Atlantic Canada — The dramatic changes to Canada’s official food guide have many Canadians thinking about their eating habits, and, it seems, most Maritimers acting like the controversial changes will somehow affect their own dietary choices.
Manatee reporters took to the aisles of several Atlantic Canadian grocery stores to talk to real Maritimers — none of whom had a problem lying directly to our faces about the ramifications of the food guide.
“Ohhh, yeah, I’m totally gonna be stocking up on ‘pulses’…whatever the heck those are,” said Summerside mom Erin Abernathy, with an exaggerated wink. “No more red meat or dairy either — just lentils and chickpeas for this gal!”
“Believe it or not I’ve thrown out all the nice cheeses I bought at Costco on sale after Christmas when I found out that dairy has been mostly cut from the new food guide,” said Gerald Kilburn, one of the more convincing liars we encountered. “I want to eat in a way that’s sustainable not only for my family, but also for the planet.”
Kilburn had obvious blood stains on his shirt, that he stated were “definitely not” from a rare steak he ate moments before the interview.
“Oh, uh, no, that’s actually…tomato…yeah, tomato juice,” he said, slinking away. “You probably didn’t realize this, but tomatoes can prevent cardiac disease…”
Some locals are lying about how their lifestyle has been up until now, saying they didn’t need to make any changes because they already ate a plant-based diet.
“My diet’s always been just vegetables, whole grains, fruits, nuts,” said Lily Arnold of Amherst. “It’s about time Canada came around to my way of eating. We don’t need all this added salt and saturated fat.”

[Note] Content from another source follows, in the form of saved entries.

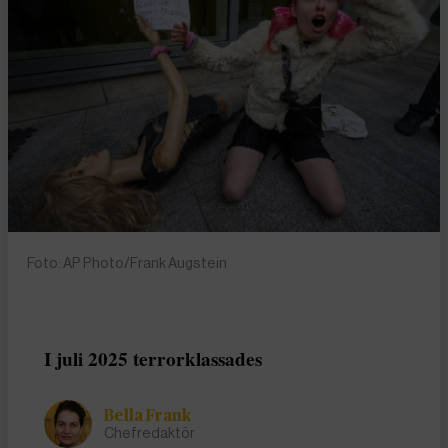
Foto: AP Photo/Frank Augstein
I juli 2025 terrorklassades
Bella Frank
Chefredaktör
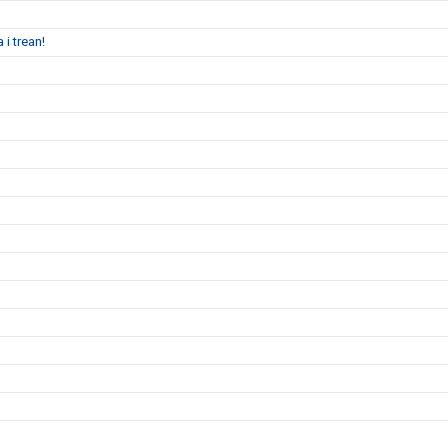
 i trean!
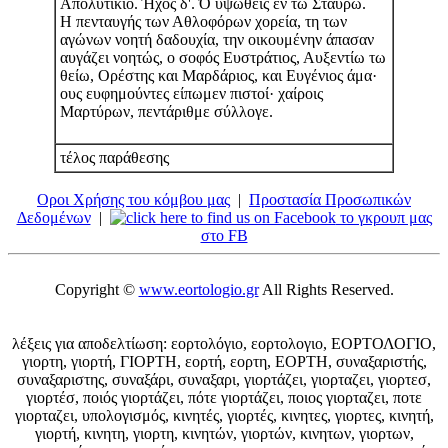
Απολυτίκιο. Ήχος δ'. Ό υψωθείς εν τω Σταυρώ.
Η πενταυγής των Αθλοφόρων χορεία, τη των
αγώνων νοητή δαδουχία, την οικουμένην άπασαν
αυγάζει νοητώς, ο σοφός Ευστράτιος, Αυξεντίω τω
θείω, Ορέστης και Μαρδάριος, και Ευγένιος άμα·
ους ευφημούντες είπωμεν πιστοί· χαίροις
Μαρτύρων, πεντάριθμε σύλλογε.
τέλος παράθεσης
Οροι Χρήσης του κόμβου μας
|
Προστασία Προσωπικών
Δεδομένων
|
το γκρουπ μας
στο FB
Copyright ©
www.eortologio.gr
All Rights Reserved.
λέξεις για αποδελτίωση: εορτολόγιο, εορτολογιο, ΕΟΡΤΟΛΟΓΙΟ,
γιορτη, γιορτή, ΓΙΟΡΤΗ, εορτή, εορτη, ΕΟΡΤΗ, συναξαριστής,
συναξαριστης, συναξάρι, συναξαρι, γιορτάζει, γιορταζει, γιορτεσ,
γιορτέσ, ποιός γιορτάζει, πότε γιορτάζει, ποιος γιορταζει, ποτε
γιορταζει, υπολογισμός, κινητές, γιορτές, κινητες, γιορτες, κινητή,
γιορτή, κινητη, γιορτη, κινητών, γιορτών, κινητων, γιορτων,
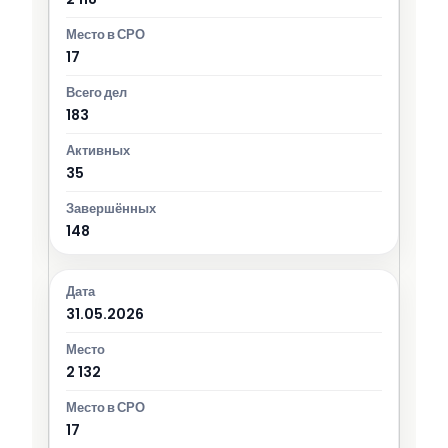
17
183
35
148
31.05.2026
2 132
17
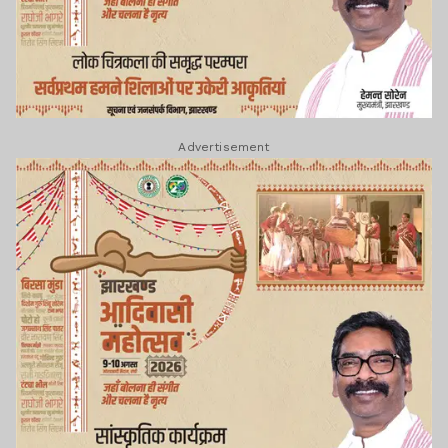
Advertisement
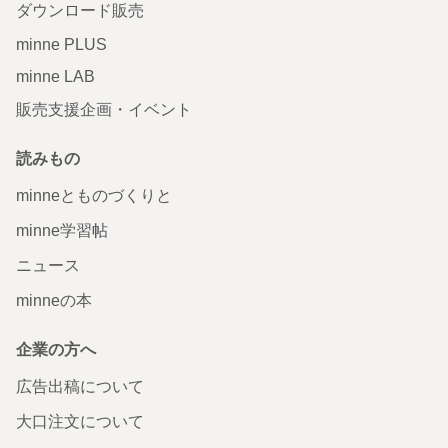
ダウンロード販売
minne PLUS
minne LAB
販売支援企画・イベント
読みもの
minneとものづくりと
minne学習帖
ニュース
minneの本
企業の方へ
広告出稿について
大口注文について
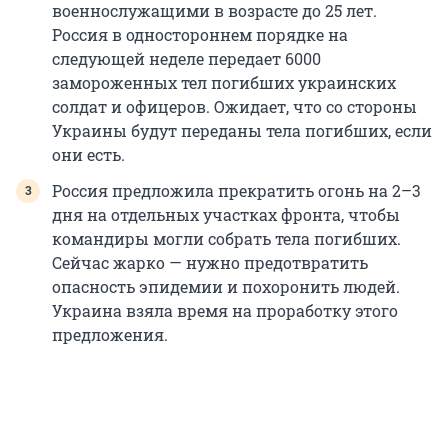
военнослужащими в возрасте до 25 лет.
Россия в одностороннем порядке на
следующей неделе передает 6000
замороженных тел погибших украинских
солдат и офицеров. Ожидает, что со стороны
Украины будут переданы тела погибших, если
они есть.
Россия предложила прекратить огонь на 2–3
дня на отдельных участках фронта, чтобы
командиры могли собрать тела погибших.
Сейчас жарко — нужно предотвратить
опасность эпидемии и похоронить людей.
Украина взяла время на проработку этого
предложения.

Our reporter could clearly see bags of No Name chips, full-fat dips, bags of 2% milk, a box of Froot Loops, and discounted pork chops crammed in the bottom of Arnold’s cart. She simply denied they were there when we pointed them out, then pushed her haul away.
“I actually really enjoy kale smoothies in the morning, with some ground-up chia seeds for my heart-healthy omega-3 fatty acids…is that something?” bullshitted Maureen Byers of Saint John, who seemed to be kidding herself as much as our reporter. “Yeah, that sounds right.
“Anyways, the food guide really inspired me so yesterday I made burgers out of black beans, with lettuce for buns, and then I just had a small glass of almond milk before bed for a little treat.”
Grocery stores have indicated that, if their inventory is to be believed, no changes have taken place at all.
“I heard about the food guide, of course, but we’re selling just as much Cheez Whiz, sugary ‘fruit’ juices, red meat, and coffee cream as ever,” said Fredericton Superstore manager Brad Olson. “And no one’s buying vegetables. I don’t know why everyone’s lying about this.
“Except for me — I’m really making some positive changes,” he fibbed. “Last night I went to the pub but only ordered a tall glass of water instead of booze. And just this morning I made some whole-grain oats with organic berries and just a squirt of honey for flavour.”
Seeing our skeptical look, he cried, “Well you don’t know! I coulda had that!”